Trockenheit, Hitze und Wind bescheren weiten Teilen Russlands seit Monaten heftige Waldbrände. Während der Löscharbeiten stirbt ein Mitarbeiter des Rettungsdienstes. Die Umweltschützer bemängeln unzureichende Schutzvorkehrungen.

Im Kampf gegen die heftigen Walbrände in Sibirien ist ein Feuerwehrmann ums Leben gekommen. Der Helfer sei bei Löscharbeiten in der russischen Teilrepublik Burjatien von einem Baum erschlagen worden, teilte die Forstaufsicht mit. Ein weiterer Mann sei verletzt worden. Die Flammen wüten seit Monaten in der Region rund um den touristisch und ökologisch wichtigen Baikalsee.

In ganz Sibirien brennt nach Behördenangaben eine Fläche von rund 160.000 Hektar. Das entspricht mehr als der Größe Hamburgs. Mit etwa 130.000 Hektar ist Burjatien östlich des größten Süßwassersees der Erde am stärksten betroffen.

Grund für die jüngste Ausweitung des Flammenmeeres seien Trockenheit, Sommerhitze und starker Wind, hieß es. Die Behörden warnten vor weiterer Brandgefahr in den kommenden Tagen. Umweltschützer beklagen, dass seit den verheerenden Waldbränden 2010 mit mehreren Toten noch immer keine ausreichenden Schutzvorkehrungen ergriffen worden seien.

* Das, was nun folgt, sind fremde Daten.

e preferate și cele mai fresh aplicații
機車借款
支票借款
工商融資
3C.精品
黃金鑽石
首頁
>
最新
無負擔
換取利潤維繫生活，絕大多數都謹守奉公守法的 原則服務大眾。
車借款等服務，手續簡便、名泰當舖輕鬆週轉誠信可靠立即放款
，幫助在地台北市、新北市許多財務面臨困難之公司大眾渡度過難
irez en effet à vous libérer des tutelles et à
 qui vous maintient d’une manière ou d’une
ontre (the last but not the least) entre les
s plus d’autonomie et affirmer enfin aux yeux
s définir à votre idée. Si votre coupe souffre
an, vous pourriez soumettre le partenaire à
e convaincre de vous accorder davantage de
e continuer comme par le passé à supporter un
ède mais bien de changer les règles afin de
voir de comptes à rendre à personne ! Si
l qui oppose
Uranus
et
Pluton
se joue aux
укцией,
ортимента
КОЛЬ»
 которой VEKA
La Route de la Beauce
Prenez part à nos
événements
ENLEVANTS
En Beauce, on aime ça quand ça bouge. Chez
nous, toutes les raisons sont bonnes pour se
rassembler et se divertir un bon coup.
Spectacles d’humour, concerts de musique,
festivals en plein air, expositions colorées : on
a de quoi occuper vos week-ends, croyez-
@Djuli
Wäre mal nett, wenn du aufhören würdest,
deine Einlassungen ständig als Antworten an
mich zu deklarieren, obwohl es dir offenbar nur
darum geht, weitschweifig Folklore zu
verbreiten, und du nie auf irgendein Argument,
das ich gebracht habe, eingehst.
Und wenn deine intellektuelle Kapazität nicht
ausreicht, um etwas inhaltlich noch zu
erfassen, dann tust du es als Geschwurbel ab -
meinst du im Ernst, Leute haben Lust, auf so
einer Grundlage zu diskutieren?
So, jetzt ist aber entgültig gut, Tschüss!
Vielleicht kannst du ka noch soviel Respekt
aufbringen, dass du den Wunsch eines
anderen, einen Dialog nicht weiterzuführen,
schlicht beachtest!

Russlands Zivilschutzchef Wladimir Putschkow zeigte sich bei einem Besuch im Krisengebiet verärgert über die schleppenden Löscharbeiten. "Bei den Bränden brauchen Sie nicht Paradeuniform und Krawatte. Nehmen Sie die Krawatten ab, krempeln Sie die Ärmel hoch und arbeiten Sie", betonte er der Agentur Interfax zufolge.